History and character
National Golf Links of America, completed in 1911 on the eastern end of Long Island, is one of the most historically important courses ever built — the project where Charles Blair Macdonald set out to create the finest course in the country by adapting the great strategic holes of Britain to American soil. The result, overlooking Peconic Bay near Southampton, became the template-hole bible that shaped a century of American architecture and made Macdonald the patriarch of the discipline. It is a windswept, rumpled, intensely strategic links-style course, instantly recognizable for the windmill that stands sentinel over the property. It hosted the very first Walker Cup in 1922 and remains, more than a century later, a fixture near the top of every serious ranking of American courses.

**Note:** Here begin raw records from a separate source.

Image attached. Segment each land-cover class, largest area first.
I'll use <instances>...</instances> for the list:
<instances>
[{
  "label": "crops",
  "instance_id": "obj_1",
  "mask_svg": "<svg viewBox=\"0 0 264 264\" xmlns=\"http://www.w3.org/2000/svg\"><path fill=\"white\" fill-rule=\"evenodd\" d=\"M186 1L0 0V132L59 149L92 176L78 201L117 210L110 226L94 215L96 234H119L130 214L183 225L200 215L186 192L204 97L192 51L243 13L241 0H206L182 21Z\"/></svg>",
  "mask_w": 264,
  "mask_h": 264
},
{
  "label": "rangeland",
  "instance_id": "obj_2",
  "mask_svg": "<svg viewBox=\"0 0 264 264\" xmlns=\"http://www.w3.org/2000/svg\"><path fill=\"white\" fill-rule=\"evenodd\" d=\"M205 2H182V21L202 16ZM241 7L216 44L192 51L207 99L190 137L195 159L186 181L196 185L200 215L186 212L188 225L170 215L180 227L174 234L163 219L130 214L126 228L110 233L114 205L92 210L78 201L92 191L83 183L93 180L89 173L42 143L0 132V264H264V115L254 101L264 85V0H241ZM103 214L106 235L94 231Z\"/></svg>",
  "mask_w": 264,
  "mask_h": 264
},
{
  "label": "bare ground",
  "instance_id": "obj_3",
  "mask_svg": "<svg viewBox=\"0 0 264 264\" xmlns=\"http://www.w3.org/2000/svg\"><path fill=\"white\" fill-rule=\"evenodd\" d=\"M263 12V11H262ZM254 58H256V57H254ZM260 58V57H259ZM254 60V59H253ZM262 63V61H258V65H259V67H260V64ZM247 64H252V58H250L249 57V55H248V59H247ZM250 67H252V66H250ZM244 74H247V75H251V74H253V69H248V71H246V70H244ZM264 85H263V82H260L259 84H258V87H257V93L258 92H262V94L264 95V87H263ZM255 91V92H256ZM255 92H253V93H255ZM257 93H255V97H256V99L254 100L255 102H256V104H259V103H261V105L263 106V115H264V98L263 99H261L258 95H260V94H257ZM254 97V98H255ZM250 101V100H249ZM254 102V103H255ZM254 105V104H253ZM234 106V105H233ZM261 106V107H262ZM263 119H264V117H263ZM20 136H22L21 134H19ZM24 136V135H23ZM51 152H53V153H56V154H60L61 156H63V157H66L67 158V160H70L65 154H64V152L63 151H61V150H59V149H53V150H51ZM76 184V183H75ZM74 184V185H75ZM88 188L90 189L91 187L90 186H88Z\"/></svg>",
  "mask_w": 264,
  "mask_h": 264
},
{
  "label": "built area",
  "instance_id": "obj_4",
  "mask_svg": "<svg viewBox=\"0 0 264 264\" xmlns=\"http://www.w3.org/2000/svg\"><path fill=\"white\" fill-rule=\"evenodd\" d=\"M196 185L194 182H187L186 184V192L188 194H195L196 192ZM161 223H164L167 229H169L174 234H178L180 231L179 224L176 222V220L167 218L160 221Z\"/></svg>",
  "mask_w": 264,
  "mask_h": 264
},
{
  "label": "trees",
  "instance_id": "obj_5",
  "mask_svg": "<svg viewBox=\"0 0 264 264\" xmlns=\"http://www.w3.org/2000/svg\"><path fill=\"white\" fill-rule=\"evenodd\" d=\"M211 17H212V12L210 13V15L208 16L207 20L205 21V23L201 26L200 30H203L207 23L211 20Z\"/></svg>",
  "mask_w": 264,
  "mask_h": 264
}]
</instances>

The round and the signature holes
The National is the original American showcase of the template holes Macdonald revered, and walking it is a tour through the source material itself — the Redan 4th, the Sahara, the Alps, the Eden, and the famous Cape hole among them, each a study in risk, reward, and angle of attack. The greens are large and wildly contoured, the bunkering bold and penal, and the wind off the bay an ever-present partner that can change a club selection in seconds. Every hole asks a strategic question rather than simply demanding a power answer, which is precisely why architects and historians study it. To play it is to understand where so much of American course design came from.
Access — this is a private club
Be clear-eyed about this one: National Golf Links of America is an exceptionally private members' club, and there is no public play, no resort package, and no tee-time booking available to outside golfers. Access comes only as the guest of a member, and even that is rare and tightly held. This page is a guide and an aspiration rather than a bookable round — a way to understand one of the game's foundational courses. If you want to actually play world-class golf on Long Island, the surrounding Hamptons and the public and resort options nearby are where to point a real trip, and that is what the plan link below will help you build.
Who it is for and what to pair it with
As a destination to visit, the National is for the golf historian and architecture devotee who wants to understand the roots of the American game, even if from beyond the fence. As a trip you can actually book, treat it as the spiritual centerpiece of a wider Long Island and Hamptons golf week, with public-access and resort courses on the East End and easy access to New York City. For travelers chasing the lineage of template-hole design, it connects directly to Old Macdonald at Bandon Dunes, the Tom Doak and Coore & Crenshaw homage to Macdonald's ideas, and to the great walking links of the British Isles where these holes were born.